### 作業指示:
ゲームと詩の言葉を扱ったページ本文を、一字も変えずに全文出力してください。

ゲームの言葉、詩の言葉

ゲーム作家の飯田和敏さんと、お会いしてまいりました〜。
来年年明け早々の1月7日に、東工大で行う講座、「ゲームの言葉、詩の言葉」の打ち合わせです。
分野の異なる創作家さんとお話しすると、いろいろと良い刺激を受けて勉強になりますね〜(しみじみ)。
一番興味深かったのは、テトリス誕生についての飯田さんの見解で。
テトリスは、もともと旧ソ連の軍事技術として開発されたものが、ゲームに転用されたものですが。
開発した核兵器のボタンを押すか、押さないかの二択ではなく、「別のボタンの使い方を示した」ことが、ゲームの誕生につながった、とおっしゃるんですね。


ちょうど、前回も書きましたが。
『無頼化する女たち』でも、「過酷な現実を全面肯定して戦うか、そこからリタイアするしか道はない」という二項対立的なあり方それ自体を問題にしたところで。

### 提供資料:
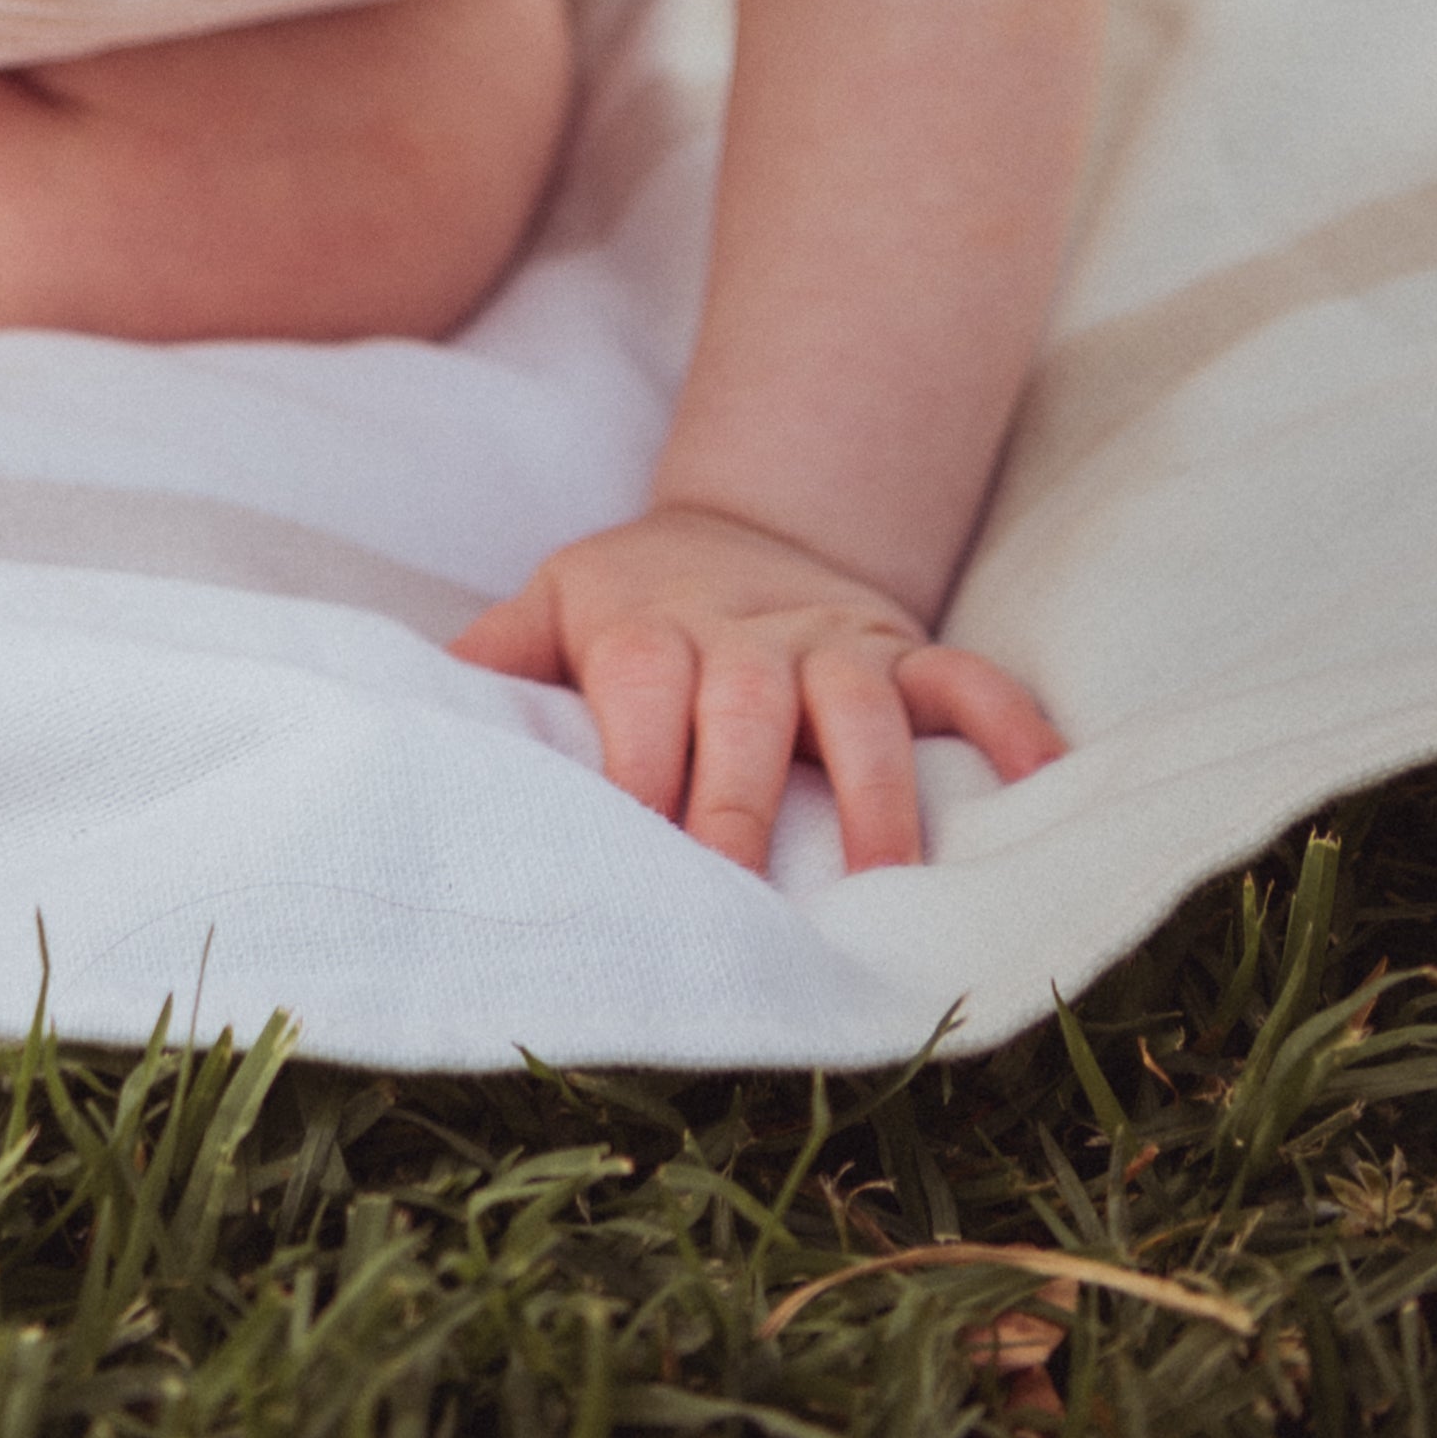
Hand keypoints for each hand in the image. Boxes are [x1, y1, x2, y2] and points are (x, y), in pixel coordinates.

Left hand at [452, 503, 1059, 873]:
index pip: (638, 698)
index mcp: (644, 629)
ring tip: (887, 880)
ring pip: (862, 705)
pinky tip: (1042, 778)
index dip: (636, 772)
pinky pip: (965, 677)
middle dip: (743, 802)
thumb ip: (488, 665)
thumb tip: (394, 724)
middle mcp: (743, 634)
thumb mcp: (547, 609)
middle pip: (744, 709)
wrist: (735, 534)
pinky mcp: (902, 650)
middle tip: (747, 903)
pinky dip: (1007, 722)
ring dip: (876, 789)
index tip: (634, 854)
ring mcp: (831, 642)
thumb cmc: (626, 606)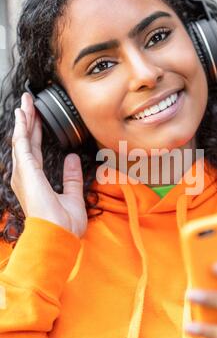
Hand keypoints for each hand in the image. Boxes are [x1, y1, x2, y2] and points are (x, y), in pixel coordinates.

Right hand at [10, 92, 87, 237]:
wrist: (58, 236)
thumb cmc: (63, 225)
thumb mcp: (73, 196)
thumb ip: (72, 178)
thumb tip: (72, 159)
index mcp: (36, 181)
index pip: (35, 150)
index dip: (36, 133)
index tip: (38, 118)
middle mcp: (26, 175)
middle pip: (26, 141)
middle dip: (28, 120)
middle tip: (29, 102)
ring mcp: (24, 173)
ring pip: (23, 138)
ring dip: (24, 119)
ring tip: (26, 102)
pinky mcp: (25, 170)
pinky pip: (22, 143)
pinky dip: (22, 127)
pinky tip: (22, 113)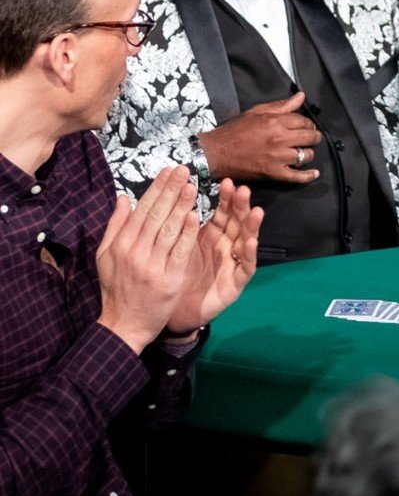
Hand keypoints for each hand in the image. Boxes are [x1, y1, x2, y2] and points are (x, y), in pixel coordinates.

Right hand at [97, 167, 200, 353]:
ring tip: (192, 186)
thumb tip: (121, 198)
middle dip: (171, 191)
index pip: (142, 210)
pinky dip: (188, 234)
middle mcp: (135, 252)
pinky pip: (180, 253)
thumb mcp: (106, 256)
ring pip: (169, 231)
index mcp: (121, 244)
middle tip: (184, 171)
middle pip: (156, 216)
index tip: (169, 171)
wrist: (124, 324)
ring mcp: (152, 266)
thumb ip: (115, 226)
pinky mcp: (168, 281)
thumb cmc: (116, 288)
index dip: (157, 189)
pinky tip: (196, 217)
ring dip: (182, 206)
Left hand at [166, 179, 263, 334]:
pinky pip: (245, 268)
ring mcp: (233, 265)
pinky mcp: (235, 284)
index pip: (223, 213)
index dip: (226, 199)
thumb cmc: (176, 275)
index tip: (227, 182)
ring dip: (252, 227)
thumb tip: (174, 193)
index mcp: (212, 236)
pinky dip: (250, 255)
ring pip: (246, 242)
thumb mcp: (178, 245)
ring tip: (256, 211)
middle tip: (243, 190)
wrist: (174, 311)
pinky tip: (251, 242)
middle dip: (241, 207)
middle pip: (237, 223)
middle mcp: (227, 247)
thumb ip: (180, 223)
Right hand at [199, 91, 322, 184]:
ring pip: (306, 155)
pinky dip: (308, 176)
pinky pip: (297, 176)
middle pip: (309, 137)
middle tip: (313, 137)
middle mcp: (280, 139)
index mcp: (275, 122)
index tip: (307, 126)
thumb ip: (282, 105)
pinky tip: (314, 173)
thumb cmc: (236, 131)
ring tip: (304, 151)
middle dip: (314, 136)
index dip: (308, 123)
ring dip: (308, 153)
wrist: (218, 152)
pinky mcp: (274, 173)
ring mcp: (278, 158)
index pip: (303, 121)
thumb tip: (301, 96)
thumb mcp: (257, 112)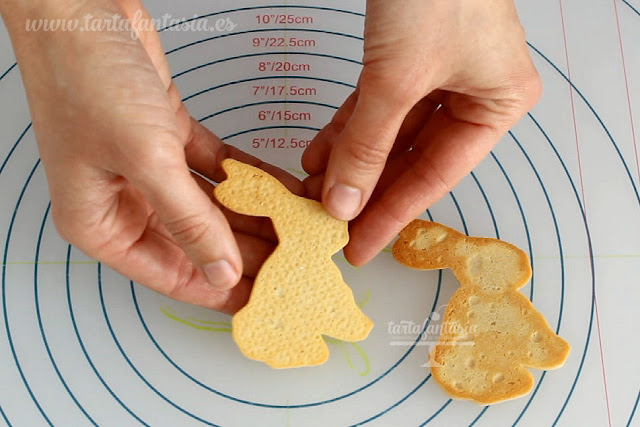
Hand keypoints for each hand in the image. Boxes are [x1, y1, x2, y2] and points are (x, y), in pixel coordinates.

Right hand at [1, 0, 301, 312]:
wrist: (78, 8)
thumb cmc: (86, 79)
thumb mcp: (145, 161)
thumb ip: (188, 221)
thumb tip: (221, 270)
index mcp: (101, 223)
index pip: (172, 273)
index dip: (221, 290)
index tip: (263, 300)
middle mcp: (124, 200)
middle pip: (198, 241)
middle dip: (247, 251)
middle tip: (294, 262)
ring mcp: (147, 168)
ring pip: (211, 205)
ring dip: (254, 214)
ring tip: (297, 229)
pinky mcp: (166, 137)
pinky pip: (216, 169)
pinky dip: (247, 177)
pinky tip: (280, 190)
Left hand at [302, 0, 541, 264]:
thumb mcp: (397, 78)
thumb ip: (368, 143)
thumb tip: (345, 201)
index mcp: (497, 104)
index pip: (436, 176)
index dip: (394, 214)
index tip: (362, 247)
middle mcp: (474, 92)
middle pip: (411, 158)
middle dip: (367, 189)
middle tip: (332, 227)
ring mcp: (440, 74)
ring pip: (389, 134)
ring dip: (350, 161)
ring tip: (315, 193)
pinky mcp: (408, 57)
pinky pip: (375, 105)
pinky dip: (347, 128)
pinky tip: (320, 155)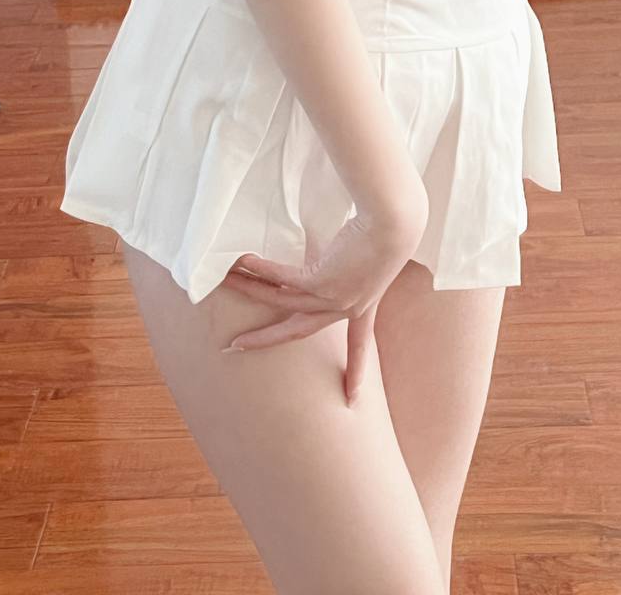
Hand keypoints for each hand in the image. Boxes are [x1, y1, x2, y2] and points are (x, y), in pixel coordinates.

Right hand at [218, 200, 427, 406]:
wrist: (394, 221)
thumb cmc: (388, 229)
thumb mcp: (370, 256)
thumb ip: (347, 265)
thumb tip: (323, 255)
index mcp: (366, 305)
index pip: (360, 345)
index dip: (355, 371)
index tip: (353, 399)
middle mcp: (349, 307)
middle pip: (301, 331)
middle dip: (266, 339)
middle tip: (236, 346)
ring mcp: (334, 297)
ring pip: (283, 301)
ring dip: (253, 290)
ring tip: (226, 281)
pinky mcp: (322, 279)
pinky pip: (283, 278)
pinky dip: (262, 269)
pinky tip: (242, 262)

### 解答例:
ゲームの言葉、詩の言葉

ゲーム作家の飯田和敏さんと、お会いしてまいりました〜。
来年年明け早々の1月7日に、東工大で行う講座、「ゲームの言葉、詩の言葉」の打ち合わせです。
分野の異なる創作家さんとお話しすると、いろいろと良い刺激を受けて勉強になりますね〜(しみじみ)。
一番興味深かったのは、テトリス誕生についての飯田さんの見解で。
テトリスは、もともと旧ソ連の軍事技術として開発されたものが、ゲームに転用されたものですが。
開発した核兵器のボタンを押すか、押さないかの二択ではなく、「別のボタンの使い方を示した」ことが、ゲームの誕生につながった、とおっしゃるんですね。


ちょうど、前回も書きましたが。
『無頼化する女たち』でも、「過酷な現実を全面肯定して戦うか、そこからリタイアするしか道はない」という二項対立的なあり方それ自体を問題にしたところで。